Lewis’s friend Charles Williams, arguably the linchpin of the “Inklings” literary circle to which Lewis, Tolkien, and others belonged, also wrote both essays and imaginative literature with a deeply Christian message.
Dorothy Sayers, detective novelist, playwright, and essayist, corresponded with both Lewis and Williams. And she developed her own deeply individual and powerful Christian apologetic, which she also expressed in both nonfiction and fiction.
These three “literary Brits” shared more than a lively Christian faith, the writing of imaginative literature, and a strong mutual regard. Together they launched a literary holy war on their era’s scientific materialism and the spiritual declension that accompanied it. Each lifted up in their writings a rich, world-embracing Christian vision against the grey deadness of secularization. For each, this was a life-and-death battle, with the future of the Western world hanging in the balance. They saw their age’s new creed of hard-nosed scientific pragmatism draining the world of spirit and meaning—indeed, as Lewis put it, threatening to abolish humanity itself.
In that precarious moment of Western history, on the war-torn front of secularization, all three of these famous authors fought from the armory provisioned by the venerable four-star general of 20th-century Christian literary antimodernism, journalist and amateur medievalist G. K. Chesterton. To be precise, although they never came to share Chesterton’s Roman Catholic faith, Lewis, Williams, and Sayers took a very “Chestertonian” approach to their own antimodern campaign: they turned for help to the pulsating, faith-filled energy of the medieval worldview.
This was hardly dilettantism. Each of the three was a professional medievalist with an Oxford University connection. Williams was a polymath editor at Oxford University Press and sometime lecturer on Milton who dwelt long and lovingly on medieval themes in his poetry and other writings. Lewis was an Oxford (and later Cambridge) professor of medieval and renaissance literature whose imaginative works similarly marinated in the medieval. And Sayers did her graduate work at Oxford in medieval French and made a number of published translations of medieval works (along with her prolific writing in many other genres).
Each of these “Oxford apologists” turned, too, to different sources than had Chesterton. He had looked to such figures as Francis of Assisi and Thomas Aquinas, and to a medieval-guild-based economic vision of homesteading and small crafts. The Oxford figures sat together at the feet of a different medieval master: the great 13th-century Italian poet Dante Alighieri.
But while they joined in loving Dante, these three authors could hardly have been more different in their devotion. Each found in the great Florentine poet a very different—one might even say idiosyncratically different—tonic for the ills of modernity.
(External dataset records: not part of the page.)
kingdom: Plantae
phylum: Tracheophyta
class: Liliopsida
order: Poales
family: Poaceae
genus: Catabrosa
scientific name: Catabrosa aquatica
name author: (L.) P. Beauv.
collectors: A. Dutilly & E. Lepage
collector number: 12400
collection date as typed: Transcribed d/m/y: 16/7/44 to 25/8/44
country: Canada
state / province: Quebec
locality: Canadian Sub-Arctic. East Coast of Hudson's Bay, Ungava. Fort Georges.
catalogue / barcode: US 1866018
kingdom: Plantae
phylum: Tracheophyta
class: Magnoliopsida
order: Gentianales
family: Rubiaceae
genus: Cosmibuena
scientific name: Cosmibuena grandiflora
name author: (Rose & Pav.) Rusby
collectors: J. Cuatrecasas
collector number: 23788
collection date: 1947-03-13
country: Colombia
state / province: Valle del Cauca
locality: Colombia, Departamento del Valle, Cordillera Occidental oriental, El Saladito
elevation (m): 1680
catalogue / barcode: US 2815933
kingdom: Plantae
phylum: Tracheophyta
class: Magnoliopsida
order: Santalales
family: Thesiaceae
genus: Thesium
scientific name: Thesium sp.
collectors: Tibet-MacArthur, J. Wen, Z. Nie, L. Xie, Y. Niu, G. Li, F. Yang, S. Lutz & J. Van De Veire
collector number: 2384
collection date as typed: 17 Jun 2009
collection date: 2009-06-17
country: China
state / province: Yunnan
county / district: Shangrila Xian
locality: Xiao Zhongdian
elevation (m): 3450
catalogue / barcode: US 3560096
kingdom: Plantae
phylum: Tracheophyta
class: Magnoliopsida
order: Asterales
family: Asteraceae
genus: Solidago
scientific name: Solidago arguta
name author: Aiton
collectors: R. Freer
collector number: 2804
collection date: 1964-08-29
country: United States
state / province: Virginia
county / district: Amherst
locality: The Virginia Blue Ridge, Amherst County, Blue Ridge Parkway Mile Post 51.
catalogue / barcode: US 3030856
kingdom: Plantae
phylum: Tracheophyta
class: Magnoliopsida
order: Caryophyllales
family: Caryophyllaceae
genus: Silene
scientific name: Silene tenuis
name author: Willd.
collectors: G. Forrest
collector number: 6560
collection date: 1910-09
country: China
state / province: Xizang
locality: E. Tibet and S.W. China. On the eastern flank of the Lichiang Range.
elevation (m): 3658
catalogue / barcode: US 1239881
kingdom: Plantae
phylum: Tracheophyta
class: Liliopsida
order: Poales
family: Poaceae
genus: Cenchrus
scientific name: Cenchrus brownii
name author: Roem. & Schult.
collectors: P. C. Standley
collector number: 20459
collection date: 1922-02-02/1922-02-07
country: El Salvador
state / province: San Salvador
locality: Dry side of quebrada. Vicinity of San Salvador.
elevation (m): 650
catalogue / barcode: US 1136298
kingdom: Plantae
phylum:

For Williams it was Dante’s lifelong obsession with the girl Beatrice, and the alchemy by which the material of human love became the gold of Christian salvation, that drew him to recover an older “Affirmative Way” of faith.
For Lewis it was Dante’s vivid rendering of the medieval cosmology—the “Discarded Image” of a pre-scientific age—that captivated him, transposing his own worldview into a more spiritual key.
For Sayers it was Dante’s striking and forceful rendering of humanity’s moral condition that made her blood rise and her pen flow over in wartime exhortations.